D'autres kabyles, désireux sans doute d'avoir une occasion de vibrer dans une compétition internationale, reportent sur l'Algérie un besoin de vivre des émotions que l'inexistence de la Kabylie ne leur permet pas. Pour cela, il suffit de se donner bonne conscience. Se dire par exemple qu'il ne faut pas mélanger le football et la politique. En faisant cela, on se trompe. Car la politique n'est jamais très loin de la sélection algérienne. Quand des dirigeants annoncent que l'Algérie représentera le monde "arabo-musulman", cela s'appelle de la politique. Quand des joueurs, au mépris de la diversité d'opinion religieuse des citoyens, miment une prière après un but, cela s'appelle de la politique.
Quand à la fin des années 70, la JS Kabylie est rebaptisée Jeunesse Sportive de Tizi-Ouzou, pour supprimer le mot "Kabylie", cela s'appelle de la politique. Quand l'international algérien d'origine kabyle, Kamel Ghilas, est exclu plusieurs matchs de la selection algérienne pour avoir exhiber le drapeau berbère après un match de l'équipe nationale, c'est de la politique ! Et soutenir l'équipe nationale algérienne, c'est, même à son corps défendant, cautionner le message politique qui triomphera en même temps que les éventuels succès de l'équipe. Quand, et c'est un cas unique dans le football contemporain, des supporters exhibent le portrait de Bouteflika dans les tribunes des stades de football, cela s'appelle de la politique.

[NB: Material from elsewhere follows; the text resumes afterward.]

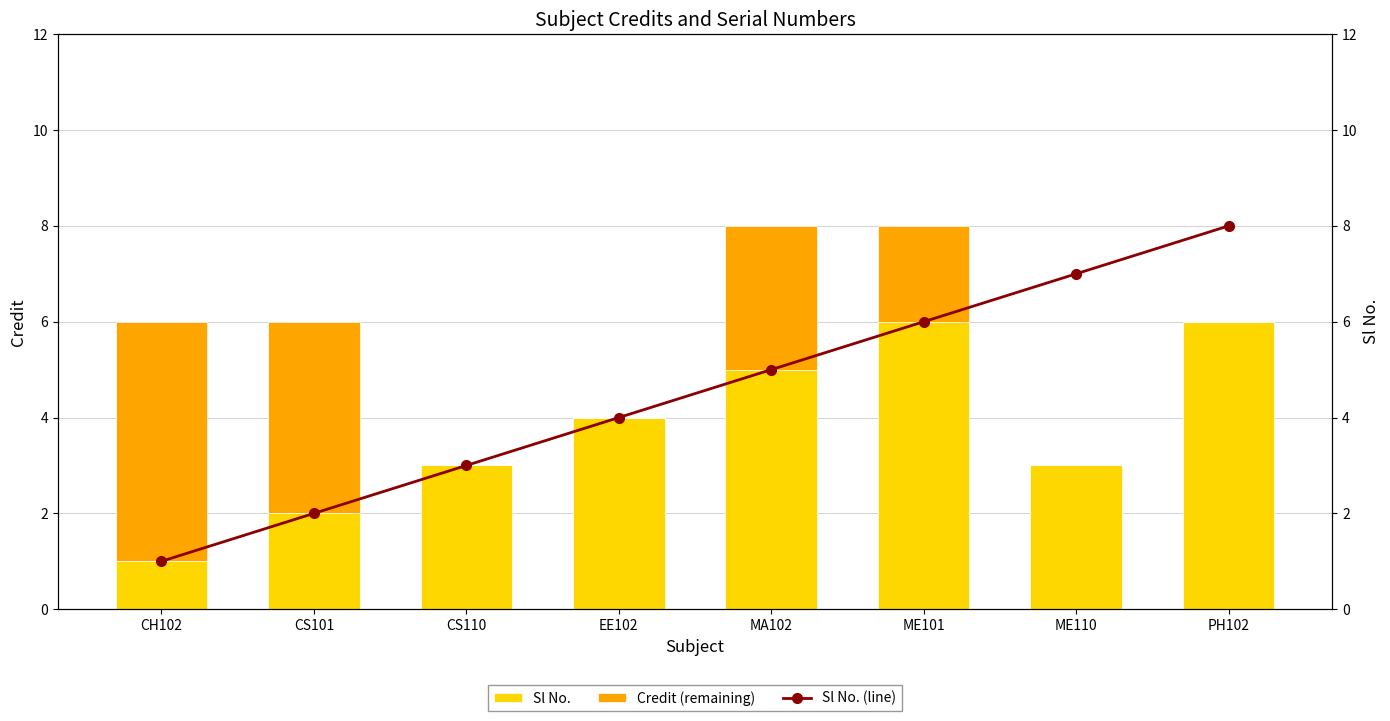

Reading right to left, transcribe all the data shown in this chart.

Sl No.: PH102=6	ME110=3	ME101=6	MA102=5	EE102=4	CS110=3	CS101=2	CH102=1
Credit (remaining): PH102=0	ME110=0	ME101=2	MA102=3	EE102=0	CS110=0	CS101=4	CH102=5
Sl No. (line): PH102=8	ME110=7	ME101=6	MA102=5	EE102=4	CS110=3	CS101=2	CH102=1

La sélection algérienne est un outil que ne manque pas d'exploiter le régime algérien pour imposer son idéologie à l'ensemble de la population. Grisés par la perspective de vibrer lors d'une grande compétition internationale, les supporters algériens tombent évidemment dans le panneau. En Kabylie, je suis heureux de constater que la manipulation montre ses limites. Beaucoup de kabyles, éveillés notamment par le message du MAK et du GPK, sont plus que circonspects face à ce phénomène. En effet, beaucoup ont compris que la seule sélection capable de leur apporter des émotions réelles et dénuées d'arrière-pensées politiques est celle de la Kabylie, leur pays. Et pour cause, l'envahissement des pelouses, le vandalisme dans les villes, la nationalisme agressif et violent et la médiocrité dans le jeu, défensif, sont étrangers à la culture kabyle.